### Istruzioni
A) Elenca gli obiettivi che l'articolo sul Recovery Plan della consulenza finanziaria indica come i primi grandi obiettivi da perseguire per il risparmio gestito.
B) Prosegui l'articolo sul Recovery Plan della consulenza finanziaria a partire dall'ultima frase riportata.

### Estratto del documento
◆ ◆ ◆

Il Recovery Plan della consulenza finanziaria

E del risparmio gestito. Servono azioni concrete che vanno oltre i numeri dell'ultimo anno. Serve un piano di sviluppo di lungo periodo. Ecco da dove potremmo partire.
13/03/2021 | Francesco D'Arco

È passato un anno dall’arrivo della pandemia in Italia.Tra febbraio e marzo 2020 tutti eravamo travolti dalla prima grande ondata e abbiamo reagito per non essere sommersi dalla paura e dal panico. Già ad aprile 2020 ADVISOR parlava dell’importanza di scrivere un “Manifesto per la ripartenza”, una richiesta che sapevamo essere, allora, prematura, ma che era necessaria per combattere, con la speranza, la paura. Oggi crediamo che quell’appello, fatto dodici 

mesi or sono, debba essere rinvigorito e rimodulato. 

 

Non possiamo limitarci ora a tessere le lodi di un’industria che, sicuramente, ha mostrato di saper gestire in maniera efficace questa crisi registrando numeri record. Ora, come spesso viene detto ai clienti, è il momento di mettere al centro di tutte le riflessioni gli obiettivi. Per questo il Manifesto deve lasciare spazio ad un Recovery Plan dell’industria del risparmio gestito e della consulenza finanziaria. E questa volta non ci limiteremo a fare un appello, ma indicheremo quelli che, a nostro avviso, sono i primi tre grandi obiettivi che un Recovery Plan del gestito deve assolutamente perseguire: giovani, donne e sostenibilità. Direte: nulla di nuovo. Se ci fermiamo agli annunci sì, non c’è nulla di nuovo. Quello che l’industria ora deve fare è passare dalle campagne marketing ai fatti. Come? Ecco una prima indicazione. 

 

Giovani. Il problema del passaggio generazionale all’interno dell’industria è dibattuto da anni, ma i fatti dimostrano che siamo ben lontani dall’averlo affrontato. Servono azioni concrete. La grande notizia che vorremmo raccontare come giornale non è quella del reclutamento del grande portafoglista strappato alla rete rivale, ma dell’inserimento all’interno della struttura di un importante numero di nuove leve destinate a diventare i top-consulenti del futuro.

◆ ◆ ◆

(Voci di dati estratti)
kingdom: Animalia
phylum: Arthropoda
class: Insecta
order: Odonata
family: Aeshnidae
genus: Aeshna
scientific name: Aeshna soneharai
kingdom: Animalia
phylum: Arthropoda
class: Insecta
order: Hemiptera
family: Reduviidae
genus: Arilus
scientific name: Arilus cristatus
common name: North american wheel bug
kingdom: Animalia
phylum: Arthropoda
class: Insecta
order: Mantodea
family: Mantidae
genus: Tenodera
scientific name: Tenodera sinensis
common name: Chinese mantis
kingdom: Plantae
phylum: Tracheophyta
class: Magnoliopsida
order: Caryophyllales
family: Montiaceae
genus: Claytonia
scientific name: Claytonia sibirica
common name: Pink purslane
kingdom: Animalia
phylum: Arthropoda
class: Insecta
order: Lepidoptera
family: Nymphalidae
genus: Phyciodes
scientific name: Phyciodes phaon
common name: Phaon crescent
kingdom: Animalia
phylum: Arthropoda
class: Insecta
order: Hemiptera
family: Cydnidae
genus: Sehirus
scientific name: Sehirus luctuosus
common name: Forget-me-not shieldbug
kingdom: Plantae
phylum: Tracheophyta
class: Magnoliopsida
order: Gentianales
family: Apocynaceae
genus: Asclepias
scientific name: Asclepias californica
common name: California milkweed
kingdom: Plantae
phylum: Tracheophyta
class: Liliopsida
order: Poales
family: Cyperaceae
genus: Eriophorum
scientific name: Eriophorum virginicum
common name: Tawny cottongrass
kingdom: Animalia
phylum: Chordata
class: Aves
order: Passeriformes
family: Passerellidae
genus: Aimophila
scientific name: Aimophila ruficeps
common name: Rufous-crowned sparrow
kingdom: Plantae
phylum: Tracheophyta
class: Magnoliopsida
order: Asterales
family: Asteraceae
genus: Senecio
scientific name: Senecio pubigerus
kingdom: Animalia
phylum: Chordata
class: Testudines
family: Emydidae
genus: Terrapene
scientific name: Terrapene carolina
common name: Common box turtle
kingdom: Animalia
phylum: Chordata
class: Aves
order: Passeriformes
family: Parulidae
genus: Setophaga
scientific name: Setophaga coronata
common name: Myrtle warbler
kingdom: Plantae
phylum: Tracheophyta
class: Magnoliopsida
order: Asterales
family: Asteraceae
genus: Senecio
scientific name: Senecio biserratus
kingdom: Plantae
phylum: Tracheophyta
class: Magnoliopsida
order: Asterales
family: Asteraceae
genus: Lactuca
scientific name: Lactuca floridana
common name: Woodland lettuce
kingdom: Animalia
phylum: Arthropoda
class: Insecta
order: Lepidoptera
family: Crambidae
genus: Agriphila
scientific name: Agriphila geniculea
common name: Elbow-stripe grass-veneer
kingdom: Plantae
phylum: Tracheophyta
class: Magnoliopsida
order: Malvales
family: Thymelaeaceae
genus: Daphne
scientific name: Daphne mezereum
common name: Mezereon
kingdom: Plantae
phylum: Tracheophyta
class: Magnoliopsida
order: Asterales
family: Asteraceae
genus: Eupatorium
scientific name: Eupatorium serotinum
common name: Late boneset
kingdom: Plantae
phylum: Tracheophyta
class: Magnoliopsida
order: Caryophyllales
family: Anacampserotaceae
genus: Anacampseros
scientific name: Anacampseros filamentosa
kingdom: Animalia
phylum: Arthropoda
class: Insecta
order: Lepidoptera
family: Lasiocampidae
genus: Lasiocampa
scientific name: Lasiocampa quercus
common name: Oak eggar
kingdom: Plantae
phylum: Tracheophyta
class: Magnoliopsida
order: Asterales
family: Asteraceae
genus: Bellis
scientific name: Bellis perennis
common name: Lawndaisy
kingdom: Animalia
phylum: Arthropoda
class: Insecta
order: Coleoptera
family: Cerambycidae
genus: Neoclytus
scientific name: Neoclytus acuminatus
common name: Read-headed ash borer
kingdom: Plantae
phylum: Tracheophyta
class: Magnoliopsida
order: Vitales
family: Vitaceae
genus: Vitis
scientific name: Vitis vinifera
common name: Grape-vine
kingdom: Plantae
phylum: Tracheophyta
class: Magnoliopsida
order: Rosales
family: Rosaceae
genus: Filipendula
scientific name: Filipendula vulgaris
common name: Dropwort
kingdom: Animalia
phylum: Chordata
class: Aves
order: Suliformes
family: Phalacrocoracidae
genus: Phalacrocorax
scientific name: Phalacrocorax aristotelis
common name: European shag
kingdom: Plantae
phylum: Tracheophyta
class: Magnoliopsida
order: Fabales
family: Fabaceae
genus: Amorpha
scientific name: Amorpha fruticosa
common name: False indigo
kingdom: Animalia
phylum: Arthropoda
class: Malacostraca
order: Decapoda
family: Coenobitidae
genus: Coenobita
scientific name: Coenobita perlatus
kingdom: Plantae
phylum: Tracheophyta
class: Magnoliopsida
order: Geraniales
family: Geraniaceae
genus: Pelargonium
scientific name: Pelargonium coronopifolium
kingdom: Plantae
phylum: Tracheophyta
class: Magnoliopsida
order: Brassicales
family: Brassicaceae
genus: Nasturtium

◆ ◆ ◆

### Soluzioni dell'esercizio
A) Giovani, donne e sostenibilità.

B)
Stesso discorso per il tema “donne”. Basta annunci. Dobbiamo cambiare la cultura dell’industria e lavorare sulle condizioni di partenza: se un’azienda offre fin dall’inizio le stesse condizioni a tutti i lavoratori (siano essi uomini o donne), quando arriveremo “a valle”, (teoricamente) non dovremmo avere problemi di genere, ma solo questioni di merito. Un cambio culturale interno alle aziende potrebbe favorire un cambio culturale all’esterno e abbattere le barriere ancora esistenti (a volte anche lato clienti). Il settore è pronto a promuovere e sostenere una tale rivoluzione? È pronto a trasmettere una nuova visione e un nuovo approccio su una questione che, anche a livello politico, non trova le giuste soluzioni? 

 

Infine, la sostenibilità. Basta, direte voi. E basta affermo anche io. Inizia l’era della SFDR, obiettivo combattere il “greenwashing”. Per ottenere un tale risultato è importante raccontare non solo i criteri ESG usati, né tantomeno i rendimenti realizzati. Ora dobbiamo parlare dei risultati che questi strumenti ottengono concretamente anche per il pianeta. Siamo pronti a dire addio ad un approccio commerciale per raccontare i fatti? 

 

Consapevole che queste breve riflessioni sono solo un primissimo passo verso un cambio di cultura del settore, ritengo che sia un passo fondamentale per arrivare a un concreto e duraturo Recovery Plan del risparmio gestito.